_Aim of the exercise_.
Turn every line of the material below into a Markdown table with the columns Row and Line, numbering the rows and skipping blank lines. Leave the pictures out.

_Records for this exercise_.
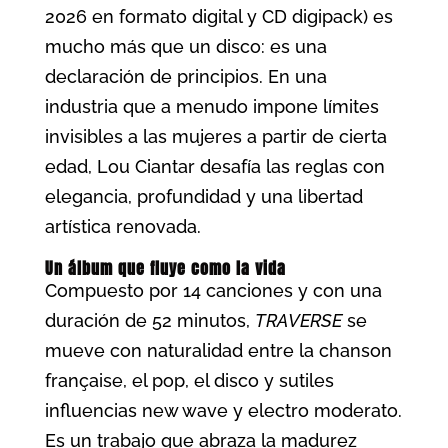
2026 en formato digital y CD digipack) es
mucho más que un disco: es una
declaración de principios. En una
industria que a menudo impone límites
invisibles a las mujeres a partir de cierta
edad, Lou Ciantar desafía las reglas con
elegancia, profundidad y una libertad
artística renovada.
Un álbum que fluye como la vida
Compuesto por 14 canciones y con una
duración de 52 minutos,
TRAVERSE
se
mueve con naturalidad entre la chanson
française, el pop, el disco y sutiles
influencias new wave y electro moderato.
Es un trabajo que abraza la madurez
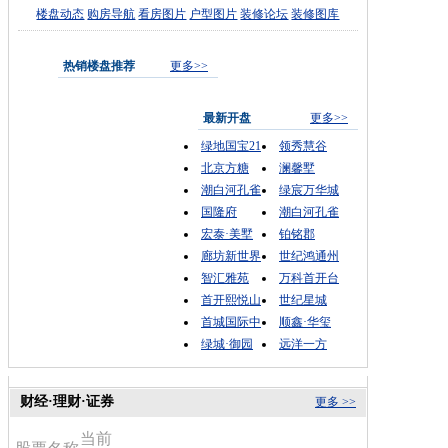
楼盘动态
购房导航
看房图片
户型图片
装修论坛
装修图库
热销楼盘推荐
更多>>
最新开盘
更多>>
绿地国宝21
领秀慧谷
北京方糖
澜馨墅
潮白河孔雀
绿宸万华城
国隆府
潮白河孔雀
宏泰·美墅
铂铭郡
廊坊新世界
世纪鸿通州
智汇雅苑
万科首开台
首开熙悦山
世纪星城
首城国际中
顺鑫·华玺
绿城·御园
远洋一方
财经·理财·证券
更多 >>
当前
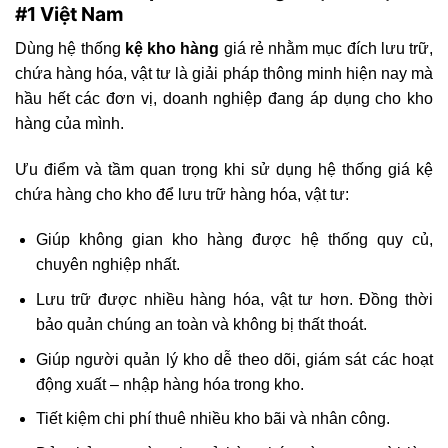
#1 Việt Nam
Dùng hệ thống
kệ kho hàng
giá rẻ nhằm mục đích lưu trữ,
chứa hàng hóa, vật tư là giải pháp thông minh hiện nay mà
hầu hết các đơn vị, doanh nghiệp đang áp dụng cho kho
hàng của mình.
Ưu điểm và tầm quan trọng khi sử dụng hệ thống giá kệ
chứa hàng cho kho để lưu trữ hàng hóa, vật tư:
Giúp không gian kho hàng được hệ thống quy củ,
chuyên nghiệp nhất.
Lưu trữ được nhiều hàng hóa, vật tư hơn. Đồng thời
bảo quản chúng an toàn và không bị thất thoát.
Giúp người quản lý kho dễ theo dõi, giám sát các hoạt
động xuất – nhập hàng hóa trong kho.
Tiết kiệm chi phí thuê nhiều kho bãi và nhân công.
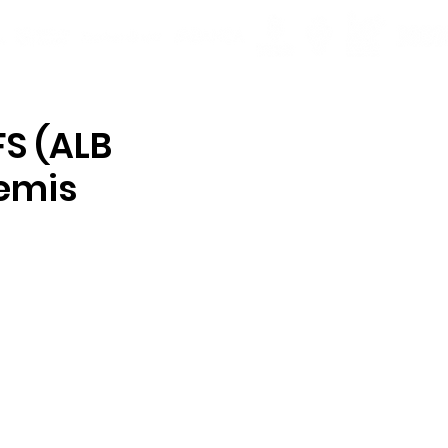
FS (ALB
remis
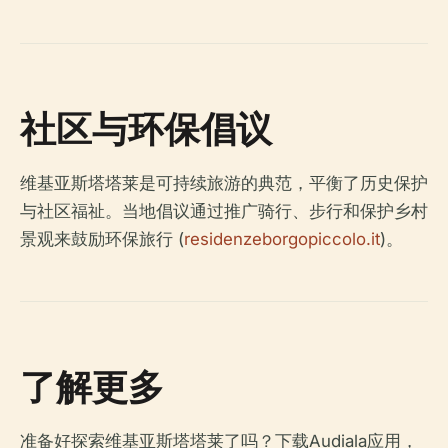
社区与环保倡议
维基亚斯塔塔莱是可持续旅游的典范，平衡了历史保护
与社区福祉。当地倡议通过推广骑行、步行和保护乡村
景观来鼓励环保旅行 (
residenzeborgopiccolo.it
)。
了解更多
准备好探索维基亚斯塔塔莱了吗？下载Audiala应用，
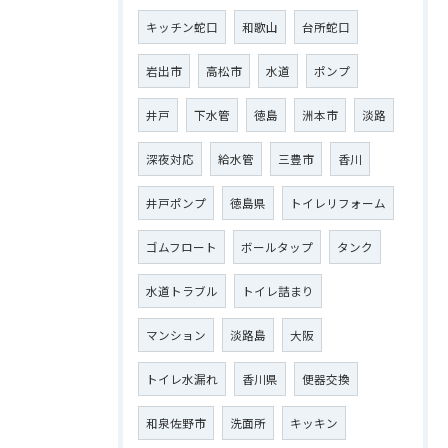
キッチン蛇口
和歌山
台所蛇口
岩出市
高松市
水道
ポンプ
井戸
下水管
徳島
洲本市
淡路
深夜対応
給水管
三豊市
香川
井戸ポンプ
徳島県
トイレリフォーム
ゴムフロート
ボールタップ
タンク
水道トラブル
トイレ詰まり
マンション
淡路島
大阪
トイレ水漏れ
香川県
便器交換
和泉佐野市
洗面所
キッキン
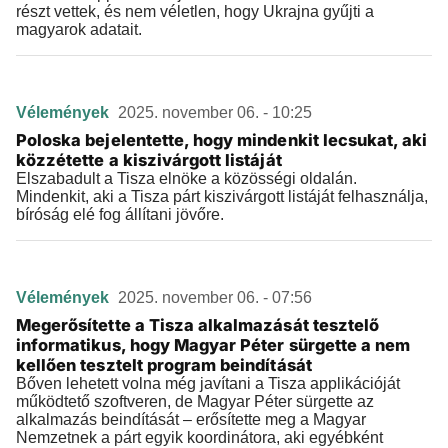
részt vettek, és nem véletlen, hogy Ukrajna gyűjti a
magyarok adatait.
Vélemények
2025. november 06. - 10:25
Poloska bejelentette, hogy mindenkit lecsukat, aki
közzétette a kiszivárgott listáját
Elszabadult a Tisza elnöke a közösségi oldalán.
Mindenkit, aki a Tisza párt kiszivárgott listáját felhasználja,
bíróság elé fog állítani jövőre.
Vélemények
2025. november 06. - 07:56
Megerősítette a Tisza alkalmazását tesztelő
informatikus, hogy Magyar Péter sürgette a nem
kellően tesztelt program beindítását
Bőven lehetett volna még javítani a Tisza applikációját
működtető szoftveren, de Magyar Péter sürgette az
alkalmazás beindítását – erősítette meg a Magyar
Nemzetnek a párt egyik koordinátora, aki egyébként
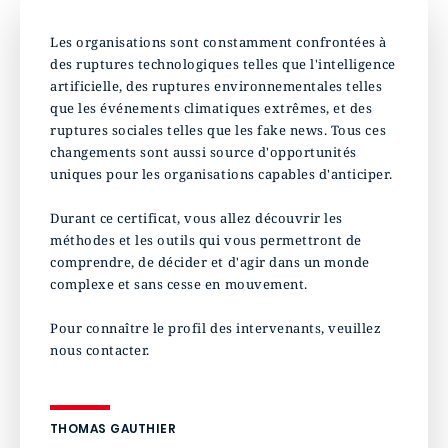
Les organisations sont constamment confrontées à
des ruptures technologiques telles que l'intelligence
artificielle, des ruptures environnementales telles
que les événements climatiques extrêmes, et des
ruptures sociales telles que les fake news. Tous ces
changements sont aussi source d'opportunités
uniques pour les organisations capables d'anticiper.
Durant ce certificat, vous allez découvrir les
méthodes et les outils qui vous permettront de
comprendre, de décider et d'agir dans un monde
complexe et sans cesse en mouvement.
Pour connaître le profil des intervenants, veuillez
nous contacter.
THOMAS GAUTHIER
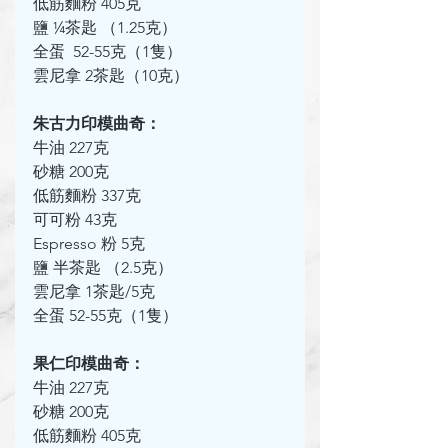
低筋麵粉 405克
鹽 ¼茶匙 （1.25克）
全蛋  52-55克（1隻）
雲尼拿 2茶匙（10克）
朱古力印模曲奇：
牛油 227克
砂糖 200克
低筋麵粉 337克
可可粉 43克
Espresso 粉 5克
鹽 半茶匙 （2.5克）
雲尼拿 1茶匙/5克
全蛋 52-55克（1隻）
果仁印模曲奇：
牛油 227克
砂糖 200克
低筋麵粉 405克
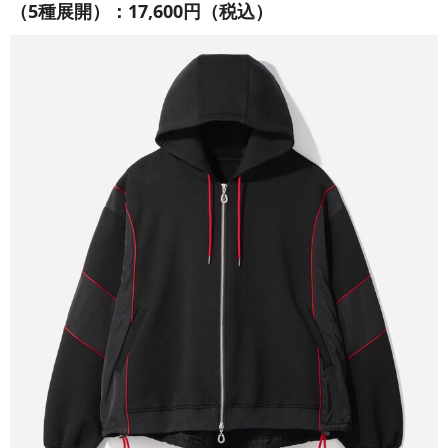
（5種展開）：17,600円（税込）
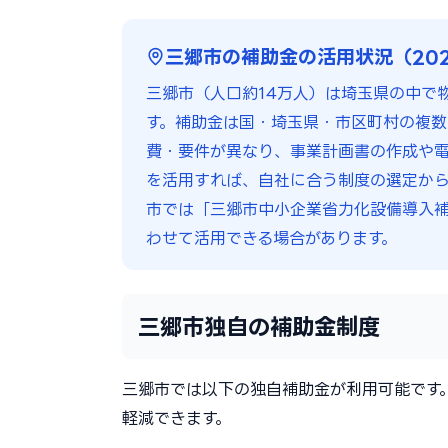
三郷市の補助金の活用状況（20
三郷市（人口約14万人）は埼玉県の中で
す。補助金は国・埼玉県・市区町村の複数
費・要件が異なり、事業計画書の作成や電子
を活用すれば、自社に合う制度の選定から
市では「三郷市中小企業省力化設備導入
わせて活用できる場合があります。
三郷市独自の補助金制度
三郷市では以下の独自補助金が利用可能です
軽減できます。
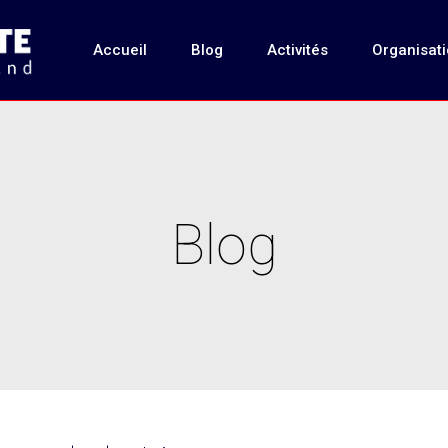
Accueil
Blog
Activités
Organisat
Blog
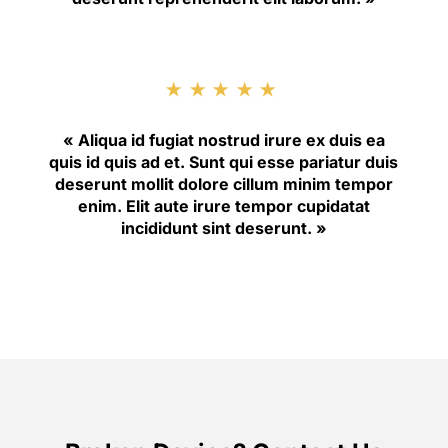
★★★★★
« Aliqua id fugiat nostrud irure ex duis ea
quis id quis ad et. Sunt qui esse pariatur duis
deserunt mollit dolore cillum minim tempor
enim. Elit aute irure tempor cupidatat
incididunt sint deserunt. »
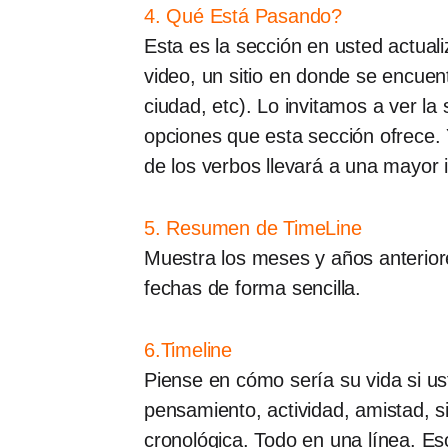
4. Qué Está Pasando?
Esta es la sección en usted actual
video, un sitio en donde se encue
ciudad, etc). Lo invitamos a ver la
opciones que esta sección ofrece. 
de los verbos llevará a una mayor i
5. Resumen de TimeLine
Muestra los meses y años anteriore
fechas de forma sencilla.
6.Timeline
Piense en cómo sería su vida si us
pensamiento, actividad, amistad, s
cronológica. Todo en una línea. E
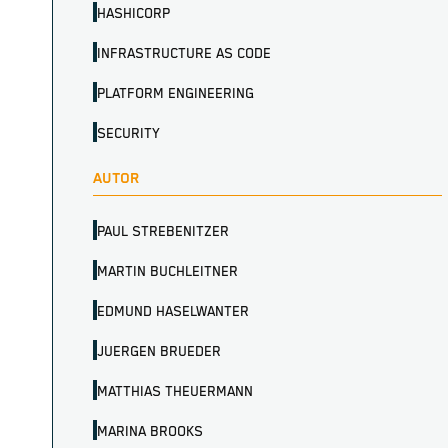
HASHICORP
INFRASTRUCTURE AS CODE
PLATFORM ENGINEERING
SECURITY
AUTOR
PAUL STREBENITZER
MARTIN BUCHLEITNER
EDMUND HASELWANTER
JUERGEN BRUEDER
MATTHIAS THEUERMANN
MARINA BROOKS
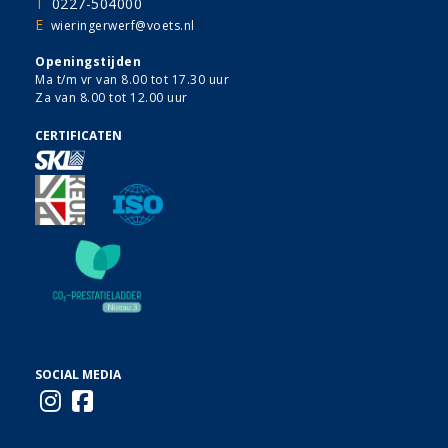
T
0227-504000
E
wieringerwerf@voets.nl
Openingstijden
Ma t/m vr van 8.00 tot 17.30 uur
Za van 8.00 tot 12.00 uur
CERTIFICATEN
SOCIAL MEDIA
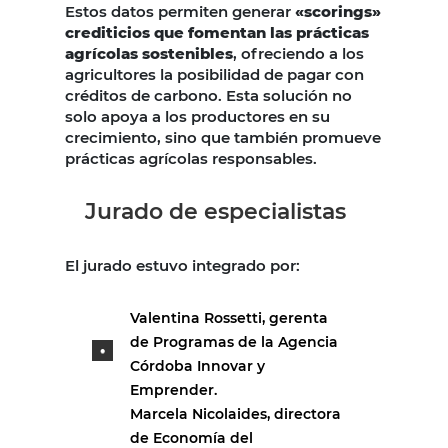
Estos datos permiten generar
«scorings»
crediticios que fomentan las prácticas
agrícolas sostenibles
, ofreciendo a los
agricultores la posibilidad de pagar con
créditos de carbono. Esta solución no
solo apoya a los productores en su
crecimiento, sino que también promueve
prácticas agrícolas responsables.
Jurado de especialistas
El jurado estuvo integrado por:
Valentina Rossetti, gerenta
de Programas de la Agencia
Córdoba Innovar y
Emprender.
Marcela Nicolaides, directora
de Economía del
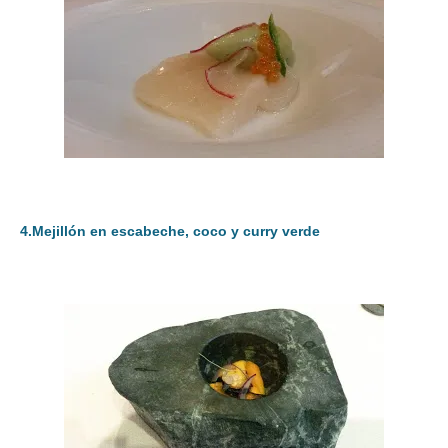
4.Mejillón en escabeche, coco y curry verde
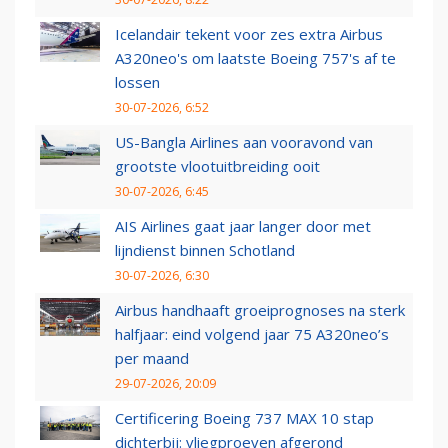
Icelandair tekent voor zes extra Airbus
A320neo's om laatste Boeing 757's af te
lossen
30-07-2026, 6:52
US-Bangla Airlines aan vooravond van
grootste vlootuitbreiding ooit
30-07-2026, 6:45
AIS Airlines gaat jaar langer door met
lijndienst binnen Schotland
30-07-2026, 6:30
Airbus handhaaft groeiprognoses na sterk
halfjaar: eind volgend jaar 75 A320neo’s
per maand
29-07-2026, 20:09
Certificering Boeing 737 MAX 10 stap
dichterbij: vliegproeven afgerond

_Expected answer_.
| Row | Line |
|---|---|
| 1 | 2026 en formato digital y CD digipack) es |
| 2 | mucho más que un disco: es una |
| 3 | declaración de principios. En una |
| 4 | industria que a menudo impone límites |
| 5 | invisibles a las mujeres a partir de cierta |
| 6 | edad, Lou Ciantar desafía las reglas con |
| 7 | elegancia, profundidad y una libertad |
| 8 | artística renovada. |
| 9 | Un álbum que fluye como la vida |
| 10 | Compuesto por 14 canciones y con una |
| 11 | duración de 52 minutos, |
| 12 | TRAVERSE |
| 13 | se |
| 14 | mueve con naturalidad entre la chanson |
| 15 | française, el pop, el disco y sutiles |
| 16 | influencias new wave y electro moderato. |
| 17 | Es un trabajo que abraza la madurez |
| 18 | 楼盘动态 |
| 19 | 购房导航 |
| 20 | 看房图片 |
| 21 | 户型图片 |
| 22 | 装修论坛 |
| 23 | 装修图库 |
| 24 | 热销楼盘推荐 |
| 25 | 更多>> |
| 26 | 最新开盘 |
| 27 | 更多>> |
| 28 | 绿地国宝21 |
| 29 | 领秀慧谷 |
| 30 | 北京方糖 |
| 31 | 澜馨墅 |
| 32 | 潮白河孔雀 |
| 33 | 绿宸万华城 |
| 34 | 国隆府 |
| 35 | 潮白河孔雀 |
| 36 | 宏泰·美墅 |
| 37 | 铂铭郡 |
| 38 | 廊坊新世界 |
| 39 | 世纪鸿通州 |
| 40 | 智汇雅苑 |
| 41 | 万科首开台 |
| 42 | 首开熙悦山 |
| 43 | 世纪星城 |
| 44 | 首城国际中 |
| 45 | 顺鑫·华玺 |
| 46 | 绿城·御园 |
| 47 | 远洋一方 |
| 48 | 财经·理财·证券 |
| 49 | 更多 >> |
| 50 | 当前 |
| 51 | #1 Việt Nam |
| 52 | Dùng hệ thống |
| 53 | kệ kho hàng |
| 54 | giá rẻ nhằm mục đích lưu trữ, |
| 55 | chứa hàng hóa, vật tư là giải pháp thông minh hiện nay mà |
| 56 | hầu hết các đơn vị, doanh nghiệp đang áp dụng cho kho |
| 57 | hàng của mình. |
| 58 | Ưu điểm và tầm quan trọng khi sử dụng hệ thống giá kệ |
| 59 | chứa hàng cho kho để lưu trữ hàng hóa, vật tư: |
| 60 | Giúp không gian kho hàng được hệ thống quy củ, |
| 61 | chuyên nghiệp nhất. |
| 62 | Lưu trữ được nhiều hàng hóa, vật tư hơn. Đồng thời |
| 63 | bảo quản chúng an toàn và không bị thất thoát. |
| 64 | Giúp người quản lý kho dễ theo dõi, giám sát các hoạt |
| 65 | động xuất – nhập hàng hóa trong kho. |
| 66 | Tiết kiệm chi phí thuê nhiều kho bãi và nhân công. |
| 67 | FS (ALB |
| 68 | remis |
| 69 | 社区与环保倡议 |
| 70 | 维基亚斯塔塔莱是可持续旅游的典范，平衡了历史保护 |
| 71 | 与社区福祉。当地倡议通过推广骑行、步行和保护乡村 |
| 72 | 景观来鼓励环保旅行 ( |
| 73 | residenzeborgopiccolo.it |
| 74 | )。 |
| 75 | 了解更多 |
| 76 | 准备好探索维基亚斯塔塔莱了吗？下载Audiala应用， |
| 77 | キッチン蛇口 |
| 78 | 和歌山 |
| 79 | 台所蛇口 |
| 80 | 岩出市 |
| 81 | 高松市 |
| 82 | 水道 |
| 83 | ポンプ |
| 84 | 井戸 |
| 85 | 下水管 |
| 86 | 徳島 |
| 87 | 洲本市 |
| 88 | 淡路 |
| 89 | 深夜対応 |
| 90 | 給水管 |
| 91 | 三豊市 |
| 92 | 香川 |
| 93 | 井戸ポンプ |
| 94 | 徳島県 |
| 95 | トイレリフォーム |
| 96 | ゴムフロート |
| 97 | ボールタップ |
| 98 | タンク |
| 99 | 水道トラブル |
| 100 | トイレ詰まり |
| 101 | マンション |
| 102 | 淡路島 |
| 103 | 大阪 |
| 104 | トイレ水漏れ |
| 105 | 香川県 |
| 106 | 便器交換 |
| 107 | 和泉佐野市 |
| 108 | 洗面所 |
| 109 | キッキン |
| 110 | részt vettek, és nem véletlen, hogy Ukrajna gyűjti a |
| 111 | magyarok adatait. |
| 112 | Vélemények |
| 113 | 2025. november 06. - 10:25 |
| 114 | Poloska bejelentette, hogy mindenkit lecsukat, aki |
| 115 | közzétette a kiszivárgott listáját |
| 116 | Elszabadult a Tisza elnöke a közösségi oldalán. |
| 117 | Mindenkit, aki a Tisza párt kiszivárgott listáját felhasználja, |
| 118 | bíróság elé fog állítani jövőre. |
| 119 | Vélemények |
| 120 | 2025. november 06. - 07:56 |
| 121 | Megerősítette a Tisza alkalmazását tesztelő |
| 122 | informatikus, hogy Magyar Péter sürgette a nem |
| 123 | kellően tesztelt program beindítását |
| 124 | Bőven lehetett volna még javítani a Tisza applikációját |
| 125 | működtető szoftveren, de Magyar Péter sürgette az |
| 126 | alkalmazás beindítását – erősítette meg a Magyar |
| 127 | Nemzetnek a párt egyik koordinátora, aki egyébként |
| 128 | Les organisations sont constamment confrontées à |
| 129 | des ruptures technologiques telles que l'intelligence |
| 130 | artificielle, des ruptures environnementales telles |
| 131 | que les événements climatiques extrêmes, et des |
| 132 | ruptures sociales telles que les fake news. Tous ces |
| 133 | changements sont aussi source d'opportunités |
| 134 | uniques pour les organisations capables d'anticiper. |
| 135 | Durant ce certificat, vous allez découvrir les |
| 136 | méthodes et les outils qui vous permettront de |
| 137 | comprendre, de décider et d'agir dans un monde |
| 138 | complexe et sans cesse en mouvement. |
| 139 | Pour connaître le profil des intervenants, veuillez |
| 140 | nous contacter. |
| 141 | THOMAS GAUTHIER |
| 142 | 低筋麵粉 405克 |
| 143 | 鹽 ¼茶匙 （1.25克） |
| 144 | 全蛋  52-55克（1隻） |
| 145 | 雲尼拿 2茶匙（10克） |
| 146 | 朱古力印模曲奇： |
| 147 | 牛油 227克 |
| 148 | 砂糖 200克 |
| 149 | 低筋麵粉 337克 |
| 150 | 可可粉 43克 |
| 151 | Espresso 粉 5克 |
| 152 | 鹽 半茶匙 （2.5克） |
| 153 | 雲尼拿 1茶匙/5克 |
| 154 | 全蛋 52-55克（1隻） |
| 155 | 果仁印模曲奇： |
| 156 | 牛油 227克 |
| 157 | 砂糖 200克 |
| 158 | 低筋麵粉 405克 |
| 159 | （5種展開）：17,600円（税込） |
| 160 | 三郷市の補助金の活用状況（20 |
| 161 | 三郷市（人口約14万人）は埼玉県の中で |
| 162 | す。補助金は国・埼玉県・市区町村の複数 |
| 163 | 費・要件が異なり、事業計画書の作成や電子 |
| 164 | を活用すれば、自社に合う制度の選定から |
| 165 | 市では「三郷市中小企業省力化設備導入 |
| 166 | わせて活用できる場合があります。 |
| 167 | 三郷市独自の補助金制度 |
| 168 | 三郷市では以下の独自補助金が利用可能です |
| 169 | 軽減できます。 |
| 170 | Accueil |
| 171 | Blog |
| 172 | Activités |
| 173 | Organisat |
| 174 | Blog |
| 175 | ★★★★★ |
| 176 | « Aliqua id fugiat nostrud irure ex duis ea |
| 177 | quis id quis ad et. Sunt qui esse pariatur duis |
| 178 | deserunt mollit dolore cillum minim tempor |
| 179 | enim. Elit aute irure tempor cupidatat |
| 180 | incididunt sint deserunt. » |
| 181 | 4. Qué Está Pasando? |
| 182 | Esta es la sección en usted actual |
| 183 | video, un sitio en donde se encue |
| 184 | ciudad, etc). Lo invitamos a ver la |
| 185 | opciones que esta sección ofrece.  |
| 186 | de los verbos llevará a una mayor i |
| 187 | 5. Resumen de TimeLine |
| 188 | Muestra los meses y años anteriore |
| 189 | fechas de forma sencilla. |
| 190 | 6.Timeline |
| 191 | Piense en cómo sería su vida si us |
| 192 | pensamiento, actividad, amistad, s |
| 193 | cronológica. Todo en una línea. E |
| 194 | HASHICORP |
| 195 | INFRASTRUCTURE AS CODE |
| 196 | PLATFORM ENGINEERING |
| 197 | SECURITY |
| 198 | AUTOR |
| 199 | PAUL STREBENITZER |
| 200 | MARTIN BUCHLEITNER |
| 201 | EDMUND HASELWANTER |
| 202 | JUERGEN BRUEDER |
| 203 | MATTHIAS THEUERMANN |
| 204 | MARINA BROOKS |
| 205 | T |
| 206 | 0227-504000 |
| 207 | E |
| 208 | wieringerwerf@voets.nl |
| 209 | Openingstijden |
| 210 | Ma t/m vr van 8.00 tot 17.30 uur |
| 211 | Za van 8.00 tot 12.00 uur |
| 212 | CERTIFICATEN |
| 213 | SOCIAL MEDIA |
| 214 | Estos datos permiten generar |
| 215 | «scorings» |
| 216 | crediticios que fomentan las prácticas |
| 217 | agrícolas sostenibles |
| 218 | , ofreciendo a los |
| 219 | agricultores la posibilidad de pagar con |
| 220 | créditos de carbono. Esta solución no |
| 221 | solo apoya a los productores en su |
| 222 | crecimiento, sino que también promueve |
| 223 | prácticas agrícolas responsables. |
| 224 | Jurado de especialistas |
| 225 | El jurado estuvo integrado por: |
| 226 | Valentina Rossetti, gerenta |
| 227 | de Programas de la Agencia |
| 228 | Córdoba Innovar y |
| 229 | Emprender. |
| 230 | Marcela Nicolaides, directora |
| 231 | de Economía del |
| 232 | 4.Mejillón en escabeche, coco y curry verde |
| 233 | Icelandair tekent voor zes extra Airbus |
| 234 | A320neo's om laatste Boeing 757's af te |
| 235 | lossen |
| 236 | 30-07-2026, 6:52 |
| 237 | US-Bangla Airlines aan vooravond van |
| 238 | grootste vlootuitbreiding ooit |
| 239 | 30-07-2026, 6:45 |
| 240 | AIS Airlines gaat jaar langer door met |
| 241 | lijndienst binnen Schotland |
| 242 | 30-07-2026, 6:30 |
| 243 | Airbus handhaaft groeiprognoses na sterk |
| 244 | halfjaar: eind volgend jaar 75 A320neo’s |
| 245 | per maand |
| 246 | 29-07-2026, 20:09 |
| 247 | Certificering Boeing 737 MAX 10 stap |
| 248 | dichterbij: vliegproeven afgerond |